## Required action
Every entry must be repeated exactly in the answer.

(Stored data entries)

#####

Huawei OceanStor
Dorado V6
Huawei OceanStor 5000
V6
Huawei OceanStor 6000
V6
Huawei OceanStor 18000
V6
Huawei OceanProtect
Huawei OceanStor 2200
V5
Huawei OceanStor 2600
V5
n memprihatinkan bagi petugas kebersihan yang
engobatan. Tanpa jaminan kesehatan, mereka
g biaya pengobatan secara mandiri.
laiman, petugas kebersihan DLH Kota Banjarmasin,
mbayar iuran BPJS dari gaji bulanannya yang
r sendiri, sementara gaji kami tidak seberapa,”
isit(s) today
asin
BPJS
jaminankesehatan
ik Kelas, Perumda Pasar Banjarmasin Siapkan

#####

## Solution to this task
Huawei OceanStor
Dorado V6
Huawei OceanStor 5000
V6
Huawei OceanStor 6000
V6
Huawei OceanStor 18000
V6
Huawei OceanProtect
Huawei OceanStor 2200
V5
Huawei OceanStor 2600
V5
n memprihatinkan bagi petugas kebersihan yang
engobatan. Tanpa jaminan kesehatan, mereka
g biaya pengobatan secara mandiri.
laiman, petugas kebersihan DLH Kota Banjarmasin,
mbayar iuran BPJS dari gaji bulanannya yang
r sendiri, sementara gaji kami tidak seberapa,”
isit(s) today
asin
BPJS
jaminankesehatan
ik Kelas, Perumda Pasar Banjarmasin Siapkan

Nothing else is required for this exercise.